MATERIALS PROVIDED.

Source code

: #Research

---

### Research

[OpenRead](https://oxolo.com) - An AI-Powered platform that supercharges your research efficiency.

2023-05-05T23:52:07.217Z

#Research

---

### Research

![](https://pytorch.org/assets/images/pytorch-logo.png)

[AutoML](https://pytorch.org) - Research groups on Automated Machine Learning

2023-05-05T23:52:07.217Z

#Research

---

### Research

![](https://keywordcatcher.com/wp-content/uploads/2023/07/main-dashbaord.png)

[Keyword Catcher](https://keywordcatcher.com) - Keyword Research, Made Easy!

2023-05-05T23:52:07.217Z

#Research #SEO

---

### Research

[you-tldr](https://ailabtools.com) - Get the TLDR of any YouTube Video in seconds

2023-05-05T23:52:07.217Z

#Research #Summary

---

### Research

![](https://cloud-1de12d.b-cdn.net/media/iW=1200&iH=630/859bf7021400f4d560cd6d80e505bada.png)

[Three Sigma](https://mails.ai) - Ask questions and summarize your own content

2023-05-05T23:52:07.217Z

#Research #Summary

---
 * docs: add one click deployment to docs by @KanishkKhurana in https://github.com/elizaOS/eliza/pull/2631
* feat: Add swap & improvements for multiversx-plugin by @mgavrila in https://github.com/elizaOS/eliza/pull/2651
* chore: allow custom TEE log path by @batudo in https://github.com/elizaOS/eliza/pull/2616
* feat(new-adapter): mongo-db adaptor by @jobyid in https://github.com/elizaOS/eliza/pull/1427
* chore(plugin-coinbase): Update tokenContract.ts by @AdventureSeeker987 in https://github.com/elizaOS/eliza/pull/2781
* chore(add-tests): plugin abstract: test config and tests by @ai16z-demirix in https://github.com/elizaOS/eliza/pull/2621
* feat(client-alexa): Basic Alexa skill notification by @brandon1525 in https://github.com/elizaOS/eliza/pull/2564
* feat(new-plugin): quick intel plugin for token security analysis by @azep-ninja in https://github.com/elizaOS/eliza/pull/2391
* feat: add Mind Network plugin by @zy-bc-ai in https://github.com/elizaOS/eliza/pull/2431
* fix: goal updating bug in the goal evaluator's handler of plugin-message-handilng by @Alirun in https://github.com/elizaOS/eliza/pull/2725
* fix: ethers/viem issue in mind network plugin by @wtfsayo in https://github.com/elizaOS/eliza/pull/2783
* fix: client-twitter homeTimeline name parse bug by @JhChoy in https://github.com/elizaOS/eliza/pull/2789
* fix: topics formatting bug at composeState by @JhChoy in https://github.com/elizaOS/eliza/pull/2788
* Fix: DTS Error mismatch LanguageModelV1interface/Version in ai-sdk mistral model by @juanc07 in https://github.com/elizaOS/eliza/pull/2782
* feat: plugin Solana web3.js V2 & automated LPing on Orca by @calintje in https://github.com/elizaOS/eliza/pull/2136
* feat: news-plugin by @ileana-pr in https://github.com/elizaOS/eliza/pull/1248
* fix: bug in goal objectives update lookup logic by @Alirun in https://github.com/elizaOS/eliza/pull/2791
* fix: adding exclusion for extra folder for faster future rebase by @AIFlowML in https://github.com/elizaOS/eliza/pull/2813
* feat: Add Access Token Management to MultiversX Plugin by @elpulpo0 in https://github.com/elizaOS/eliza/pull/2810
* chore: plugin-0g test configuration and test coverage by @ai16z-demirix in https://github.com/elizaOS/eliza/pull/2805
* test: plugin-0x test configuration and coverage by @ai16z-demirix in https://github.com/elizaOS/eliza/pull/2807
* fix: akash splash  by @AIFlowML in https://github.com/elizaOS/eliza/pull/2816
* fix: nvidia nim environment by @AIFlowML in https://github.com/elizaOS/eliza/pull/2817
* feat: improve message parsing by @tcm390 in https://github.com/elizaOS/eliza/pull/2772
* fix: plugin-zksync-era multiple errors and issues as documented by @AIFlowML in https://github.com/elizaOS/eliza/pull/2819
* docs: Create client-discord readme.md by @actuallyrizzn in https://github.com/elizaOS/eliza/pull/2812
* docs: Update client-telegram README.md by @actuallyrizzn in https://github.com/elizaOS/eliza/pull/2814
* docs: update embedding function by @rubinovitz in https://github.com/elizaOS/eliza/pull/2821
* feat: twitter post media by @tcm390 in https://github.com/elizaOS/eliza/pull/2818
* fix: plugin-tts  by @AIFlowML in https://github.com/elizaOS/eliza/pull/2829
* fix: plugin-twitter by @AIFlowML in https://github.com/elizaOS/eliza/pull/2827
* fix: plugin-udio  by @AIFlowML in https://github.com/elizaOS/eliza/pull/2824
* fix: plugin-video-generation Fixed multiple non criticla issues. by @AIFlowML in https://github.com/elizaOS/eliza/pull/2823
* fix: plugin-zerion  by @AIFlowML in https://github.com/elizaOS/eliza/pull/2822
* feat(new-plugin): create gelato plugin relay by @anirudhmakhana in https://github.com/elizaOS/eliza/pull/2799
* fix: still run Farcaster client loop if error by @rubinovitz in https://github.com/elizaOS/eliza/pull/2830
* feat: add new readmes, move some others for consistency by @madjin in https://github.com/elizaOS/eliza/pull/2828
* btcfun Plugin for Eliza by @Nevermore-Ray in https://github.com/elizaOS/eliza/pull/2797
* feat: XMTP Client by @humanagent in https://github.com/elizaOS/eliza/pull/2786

REQUEST. Which lines of the records contain the string "keywordcatcher"? Collect each of those lines in full.

EXERCISE SOLUTION.
![](https://keywordcatcher.com/wp-content/uploads/2023/07/main-dashbaord.png)
[Keyword Catcher](https://keywordcatcher.com) - Keyword Research, Made Easy!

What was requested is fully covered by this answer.